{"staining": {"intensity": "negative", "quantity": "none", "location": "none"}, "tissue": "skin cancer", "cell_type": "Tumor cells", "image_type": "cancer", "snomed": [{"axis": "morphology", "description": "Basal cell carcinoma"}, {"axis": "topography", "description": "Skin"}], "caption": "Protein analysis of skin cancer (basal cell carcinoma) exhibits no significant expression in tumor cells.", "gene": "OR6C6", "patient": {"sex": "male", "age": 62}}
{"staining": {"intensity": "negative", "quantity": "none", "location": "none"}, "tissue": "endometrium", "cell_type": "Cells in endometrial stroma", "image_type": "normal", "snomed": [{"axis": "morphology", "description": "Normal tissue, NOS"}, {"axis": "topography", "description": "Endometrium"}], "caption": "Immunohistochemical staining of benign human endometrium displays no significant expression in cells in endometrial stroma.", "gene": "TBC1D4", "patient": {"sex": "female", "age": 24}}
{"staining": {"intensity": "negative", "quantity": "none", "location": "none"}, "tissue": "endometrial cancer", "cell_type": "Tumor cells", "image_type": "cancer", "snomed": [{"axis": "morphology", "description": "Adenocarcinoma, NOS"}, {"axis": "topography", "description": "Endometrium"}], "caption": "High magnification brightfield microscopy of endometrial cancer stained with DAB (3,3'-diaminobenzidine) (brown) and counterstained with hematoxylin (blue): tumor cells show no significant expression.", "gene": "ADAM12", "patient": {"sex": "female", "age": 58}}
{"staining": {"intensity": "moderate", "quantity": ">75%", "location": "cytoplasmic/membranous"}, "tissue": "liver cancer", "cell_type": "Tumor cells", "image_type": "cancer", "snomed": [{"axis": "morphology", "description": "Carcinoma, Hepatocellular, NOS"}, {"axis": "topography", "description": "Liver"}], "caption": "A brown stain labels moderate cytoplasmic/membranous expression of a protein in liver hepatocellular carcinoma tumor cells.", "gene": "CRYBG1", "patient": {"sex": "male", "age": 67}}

============================================================

**Problem details**
Beginning with the opening line and ending with the final one, transcribe the material exactly.

**Reply**
{"staining": {"intensity": "negative", "quantity": "none", "location": "none"}, "tissue": "skin cancer", "cell_type": "Tumor cells", "image_type": "cancer", "snomed": [{"axis": "morphology", "description": "Basal cell carcinoma"}, {"axis": "topography", "description": "Skin"}], "caption": "Protein analysis of skin cancer (basal cell carcinoma) exhibits no significant expression in tumor cells.", "gene": "OR6C6", "patient": {"sex": "male", "age": 62}}
{"staining": {"intensity": "negative", "quantity": "none", "location": "none"}, "tissue": "endometrium", "cell_type": "Cells in endometrial stroma", "image_type": "normal", "snomed": [{"axis": "morphology", "description": "Normal tissue, NOS"}, {"axis": "topography", "description": "Endometrium"}], "caption": "Immunohistochemical staining of benign human endometrium displays no significant expression in cells in endometrial stroma.", "gene": "TBC1D4", "patient": {"sex": "female", "age": 24}}
{"staining": {"intensity": "negative", "quantity": "none", "location": "none"}, "tissue": "endometrial cancer", "cell_type": "Tumor cells", "image_type": "cancer", "snomed": [{"axis": "morphology", "description": "Adenocarcinoma, NOS"}, {"axis": "topography", "description": "Endometrium"}], "caption": "High magnification brightfield microscopy of endometrial cancer stained with DAB (3,3'-diaminobenzidine) (brown) and counterstained with hematoxylin (blue): tumor cells show no significant expression.", "gene": "ADAM12", "patient": {"sex": "female", "age": 58}}
{"staining": {"intensity": "moderate", "quantity": ">75%", "location": "cytoplasmic/membranous"}, "tissue": "liver cancer", "cell_type": "Tumor cells", "image_type": "cancer", "snomed": [{"axis": "morphology", "description": "Carcinoma, Hepatocellular, NOS"}, {"axis": "topography", "description": "Liver"}], "caption": "A brown stain labels moderate cytoplasmic/membranous expression of a protein in liver hepatocellular carcinoma tumor cells.", "gene": "CRYBG1", "patient": {"sex": "male", "age": 67}}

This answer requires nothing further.